L'Etat est financé par les impôts. Si les statuts du collectif de travail et de l'entreprise à gouvernance partagée sont mis en œuvre, dans le modèle Condate seules les personnes physiques paient l'impôt unique assis sur les revenus (salaires et gratifications) - l'augmentation des fonds propres n'est pas taxée.
Un projet politique pour la poursuite du projet républicain
Liberté, Égalité, Fraternité, pour garantir la liberté à chacun, il faut éradiquer toute cause de domination dans la société, donc abolir le modèle capitaliste parce qu'il met en domination tous les citoyens qui n'ont que leur travail pour richesse. Dans ce modèle, les citoyens n'ont d'autre alternative que d'accepter la servitude pour avoir accès aux ressources nécessaires pour vivre et faire vivre leur famille. Et la moitié d'entre eux ne peuvent accéder à l'abondance de la société.
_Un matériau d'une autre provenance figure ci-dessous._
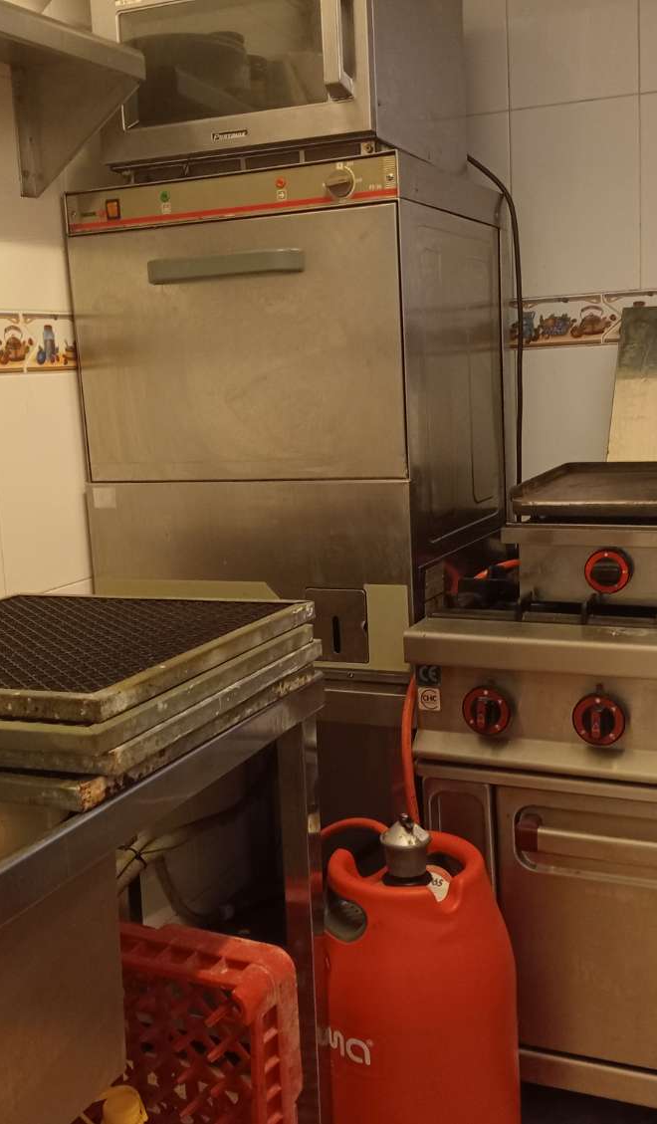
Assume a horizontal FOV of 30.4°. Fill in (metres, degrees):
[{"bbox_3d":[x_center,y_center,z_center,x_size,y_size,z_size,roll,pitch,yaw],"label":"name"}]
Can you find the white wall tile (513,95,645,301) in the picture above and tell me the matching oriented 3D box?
[{"bbox_3d":[0.483,-0.710,2.374,0.252,0.361,0.010,2,10,24],"label":"white wall tile"}]

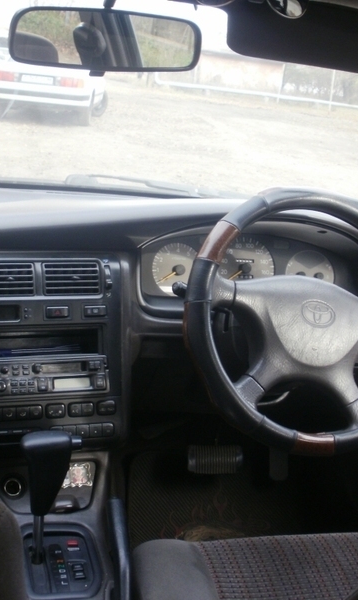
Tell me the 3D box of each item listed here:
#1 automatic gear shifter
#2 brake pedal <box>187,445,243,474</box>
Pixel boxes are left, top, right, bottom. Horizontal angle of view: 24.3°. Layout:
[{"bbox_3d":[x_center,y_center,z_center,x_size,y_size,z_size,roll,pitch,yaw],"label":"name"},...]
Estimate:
[{"bbox_3d":[-0.170,0.261,1.105,0.075,0.168,0.055,-1,11,-16],"label":"automatic gear shifter"},{"bbox_3d":[0.075,0.330,1.720,0.116,0.055,0.033,-1,-16,-16],"label":"brake pedal"}]

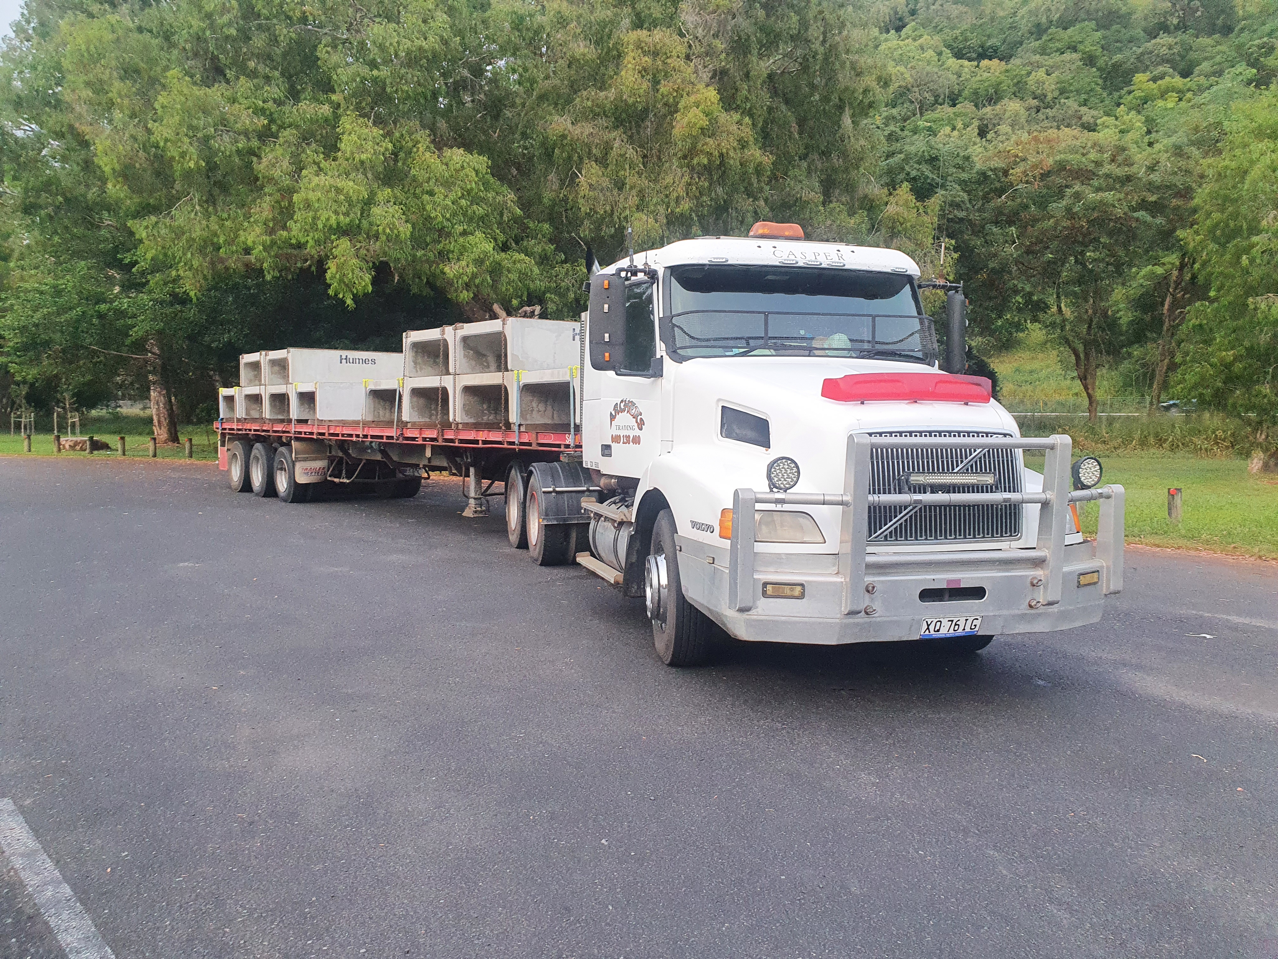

Liberté, Égalité, Fraternité, le modèle Condate fait entrer la République dans les unités de production avec le statut juridique du collectif de travail et le statut juridique de l'entreprise à gouvernance partagée (EGP). Le modèle Condate égalise le taux de marge des unités de production et améliore ainsi la compétitivité de la plupart des unités de production, donc celle du tissu production. La distribution Condate des salaires avec minimum de salaire donne accès à l'abondance de la société à chacun de ses membres.
Liberté, Égalité, Fraternité, la santé est financée par une cotisation sur les salaires seuls ou sur la valeur ajoutée toute entière (si l'on considère que les unités de production doivent contribuer) pour assurer les dépenses sans "alourdir le trou de la Sécu".
Liberté, Égalité, Fraternité, l'impôt sur les revenus des personnes physiques est le seul impôt qui alimente les recettes de l'Etat pour lui permettre de financer ses dépenses de façon à ce que l'Etat recentré sur ses missions dispose d'un budget sans déficit.
Liberté, Égalité, Fraternité, le projet républicain, comme l'Histoire Humaine, n'est pas achevé. Il doit intégrer la Fraternité universelle avec un accueil des migrants à la hauteur de leurs rêves et surtout, la réparation et l'entretien de notre Terre.